Meanshift Algorithm for Image Processing

Meanshift Algorithm for Image Processing

Pre-requisites - Basic idea of matrices(wrt pixels), a kernel or convolution matrix, local binary patterns, high-school statistics principles and enthu!

Original Image Image after using the algorithm
One of the most common and important applications of Image Processing remains Edge-Detection. The ‘algorithm’ followed for Canny-edge Detection is as follows:

  • Apply a suitable filter to smooth the image in order to remove the noise
  • Find the intensity gradients of the image
  • Apply non-maximum suppression to get rid of spurious response to edge detection
  • Apply double threshold to determine potential edges
  • Track edge by hysteresis: Finalize the detection of edges by suppressing all the other edges that are weak and not connected to strong edges

As you can see, the most very first step involves filtering and removal of the noise.
WHAT IS THIS NOISE? In the sense used here, noise refers to subtle variations in pixel definitions, that may be recognised as an edge, but is most certainly not one. In the same sense as signals, it is unwanted in this purpose and needs to reduced.

The Statistics

The algorithm, in simple words, involves replacing each pixel definition with one obtained by applying the kernel on it - in general, forming a sort of mean application - which is similar to averaging out and minimising the noise.

Meanshift Principle

Here, g refers to the Kernel operation applied on each element Xi, where X is an assumed mean and h is a parameter called resolution. The obtained expression m(x) is referred to as the Mean Shift, on following this procedure for a large number of times, this m(x) converges to zero. We wish to minimise this m(x), without losing much information, so that further techniques of gradient can be applied for edge-detection. This is similar to Jacobi’s Method of iteration.

The Algorithm

Now, coming to the real application part of the algorithm, this method involves applying a suitable convulation matrix to the image matrix to smoothen out the edges. This matrix can be of various types, and optimised for better results. Some simple types include:

  1. Flat Kernel (linear)
  2. Gaussian Kernel (exponential)
  3. Epanechikov Kernel (quadratic)

The simplest of these is the Flat Kernel, in which the pixel’s value is changed to the averaged value of it’s surroundings, with equal weight to each pixel.
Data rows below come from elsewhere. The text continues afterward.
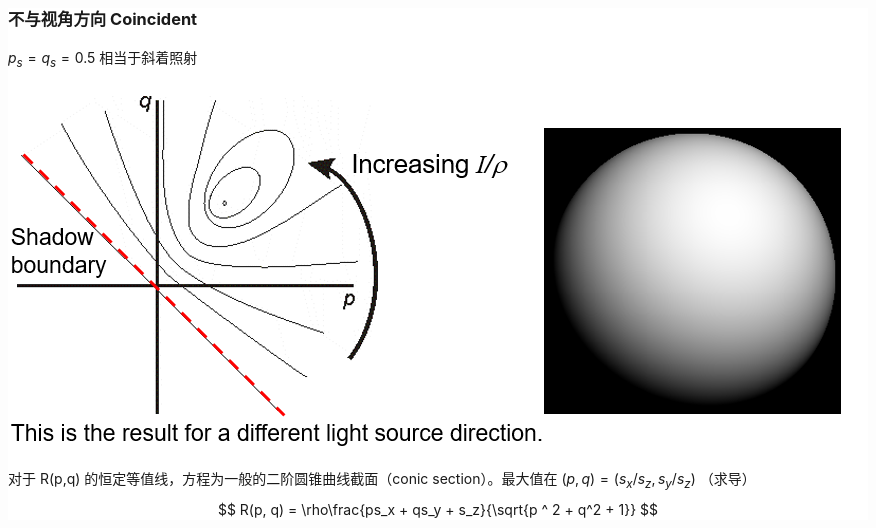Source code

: ### 不与视角方向 Coincident

$p_s = q_s = 0.5$ 相当于斜着照射

![](./img/lec14/2097416-20200906160425680-445053792.png)

对于 R(p,q) 的恒定等值线，方程为一般的二阶圆锥曲线截面（conic section）。最大值在 $(p, q) = (s_x / s_z, s_y / s_z)$ （求导）
$$
R(p, q) = \rho\frac{ps_x + qs_y + s_z}{\sqrt{p ^ 2 + q^2 + 1}}
$$

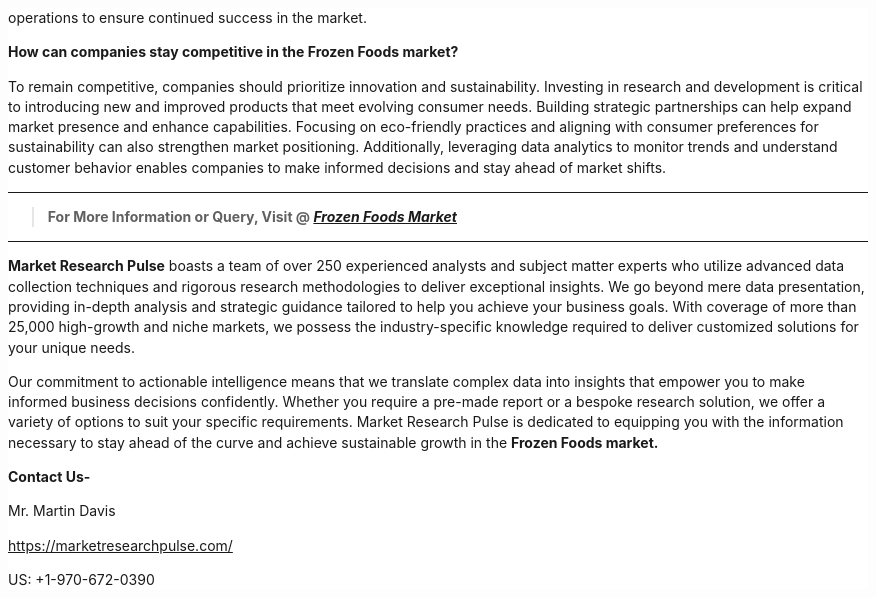 operations to ensure continued success in the market.</p><p><strong>How can companies stay competitive in the Frozen Foods market?</strong></p><p>To remain competitive, companies should prioritize innovation and sustainability. Investing in research and development is critical to introducing new and improved products that meet evolving consumer needs. Building strategic partnerships can help expand market presence and enhance capabilities. Focusing on eco-friendly practices and aligning with consumer preferences for sustainability can also strengthen market positioning. Additionally, leveraging data analytics to monitor trends and understand customer behavior enables companies to make informed decisions and stay ahead of market shifts.</p><hr /><blockquote><p><strong>For More Information or Query, Visit @&nbsp;<em><a href="https://marketresearchpulse.com/report/67259/frozen-foods-market?utm_source=Linkedin&utm_medium=021">Frozen Foods Market</a></em></strong></p></blockquote><hr /><p><strong>Market Research Pulse</strong> boasts a team of over 250 experienced analysts and subject matter experts who utilize advanced data collection techniques and rigorous research methodologies to deliver exceptional insights. We go beyond mere data presentation, providing in-depth analysis and strategic guidance tailored to help you achieve your business goals. With coverage of more than 25,000 high-growth and niche markets, we possess the industry-specific knowledge required to deliver customized solutions for your unique needs.</p><p>Our commitment to actionable intelligence means that we translate complex data into insights that empower you to make informed business decisions confidently. Whether you require a pre-made report or a bespoke research solution, we offer a variety of options to suit your specific requirements. Market Research Pulse is dedicated to equipping you with the information necessary to stay ahead of the curve and achieve sustainable growth in the <strong>Frozen Foods market.</strong></p><p><strong>Contact Us-</strong></p><p>Mr. Martin Davis</p><p>https://marketresearchpulse.com/</p><p>US: +1-970-672-0390</p>

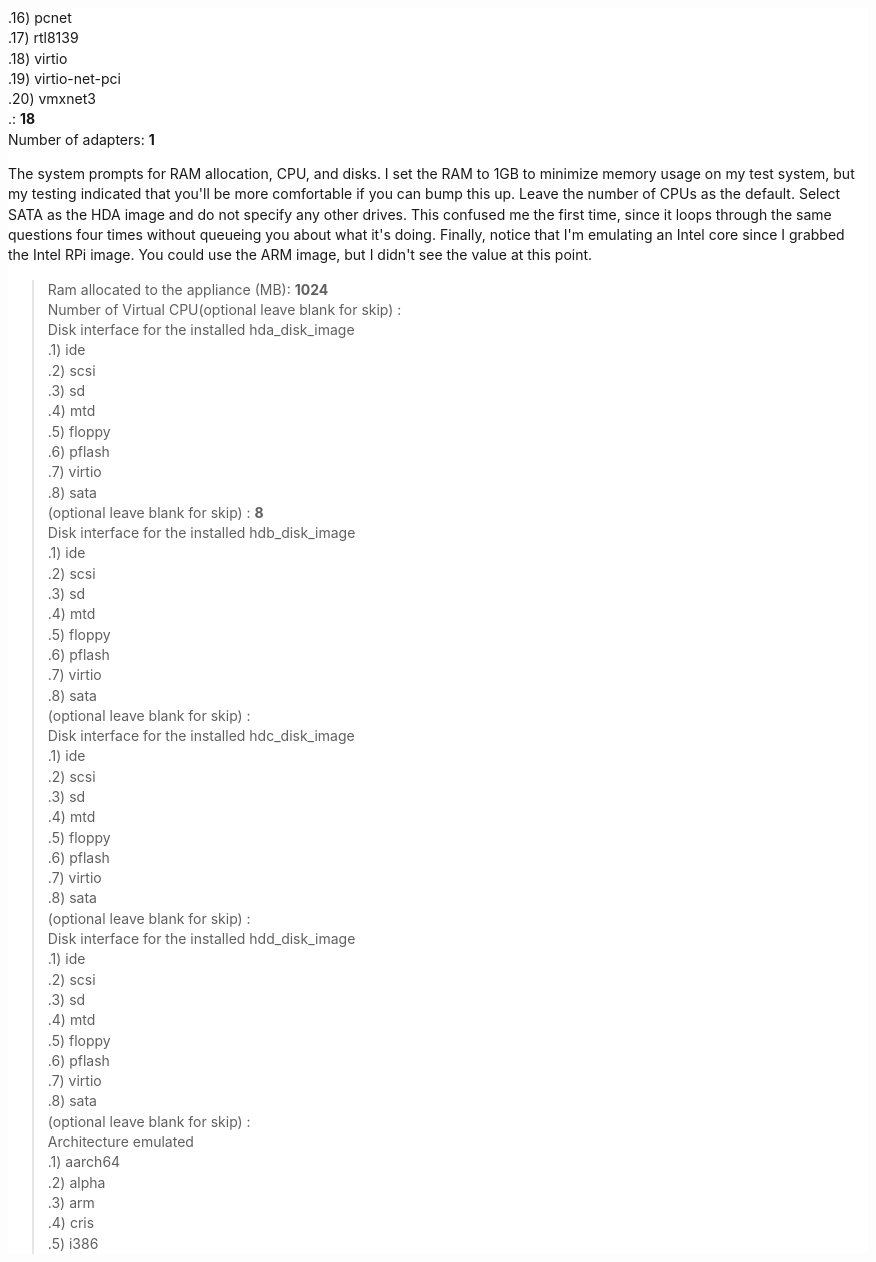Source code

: .16) pcnet  
.17) rtl8139  
.18) virtio  
.19) virtio-net-pci  
.20) vmxnet3  
.: __18__  
Number of adapters: __1__  

The system prompts for RAM allocation, CPU, and disks.  I set the RAM to 1GB to minimize memory usage on my test system, but my testing indicated that you'll be more comfortable if you can bump this up.  Leave the number of CPUs as the default.  Select SATA as the HDA image and do not specify any other drives.  This confused me the first time, since it loops through the same questions four times without queueing you about what it's doing.  Finally, notice that I'm emulating an Intel core since I grabbed the Intel RPi image.  You could use the ARM image, but I didn't see the value at this point.

>Ram allocated to the appliance (MB): __1024__  
Number of Virtual CPU(optional leave blank for skip) :   
Disk interface for the installed hda_disk_image  
.1) ide  
.2) scsi  
.3) sd  
.4) mtd  
.5) floppy  
.6) pflash  
.7) virtio  
.8) sata  
(optional leave blank for skip) : __8__  
Disk interface for the installed hdb_disk_image  
.1) ide  
.2) scsi  
.3) sd  
.4) mtd  
.5) floppy  
.6) pflash  
.7) virtio  
.8) sata  
(optional leave blank for skip) :  
Disk interface for the installed hdc_disk_image  
.1) ide  
.2) scsi  
.3) sd  
.4) mtd  
.5) floppy  
.6) pflash  
.7) virtio  
.8) sata  
(optional leave blank for skip) :  
Disk interface for the installed hdd_disk_image  
.1) ide  
.2) scsi  
.3) sd  
.4) mtd  
.5) floppy  
.6) pflash  
.7) virtio  
.8) sata  
(optional leave blank for skip) :  
Architecture emulated  
.1) aarch64  
.2) alpha  
.3) arm  
.4) cris  
.5) i386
Flat Kernel

A sample code for this algorithm, implemented in ‘MATLAB’, is as follows:

	it = 10000; %set the number of iterations of the algorithm
	for k = 1:it
    	for i = 2:nx-2
        	for j = 2:ny-2
            	Vt(i,j) = (V(i+1,j) + V(i,j+1) + V(i-1,j) + V(i,j-1))/4; % Kernel Definition
        	end        
    	end
    	V=Vt;
	end

Here, V is the image matrix of ‘nx X ny’ and Vt is a dummy matrix of same size, used during the loop. The filter can be changed by altering the line marked as Kernel Definition. Basically, the algorithm can be used to merge modes and generate clusters.

  • Modes- Modes refer to the peaks in color intensities in the pixel map. When plotted, these are the peaks in ‘3D-plot’.
  • Clusters- Clusters refer to the groups of similarly defined pixels, ie, groups with similar color or compositon.

As you can see in the images below, as the number of iterations increase, modes get merged and a cluser is formed.

THE PARAMETERS: The alterable parameters include: *‘it’ or the number of iterations. Increasing ‘it’ would increase the merge rate, but also increase the computational cost as number of iterations would increase. Hence, there is an optimised upper bound for this value. Original Image - 2 modes 100 Iterations 500 Iterations

*‘h’ or resolution is a parameter used in the statistical definition. Since it is in the denominator, it can play a huge role in the smoothening effect as shown. In general, a large ‘h’ would mean faster convergence, larger clusters and more loss of information. This value can be tweaked as desired, for optimal results.

Original Image

h = 6 h = 16

For more such example, you can refer to this PDF.

ADVANTAGES Comparing with other clustering algo K-means, it does not ASSUME any cluster etc. and the algo ensures that clusters are sorted automatically. Also, it is robust and works for any no. of (non-predefined) modes.

DRAWBACKS The iterative technique is highly redundant and computationally expensive; also, the method doesnt work well in free space (3D), as there may exist many local maximas that converge to optimas and mode isolation cannot be done.

This concludes the summary of an essential algorithm in the art of Image Processing. Hope you enjoyed it!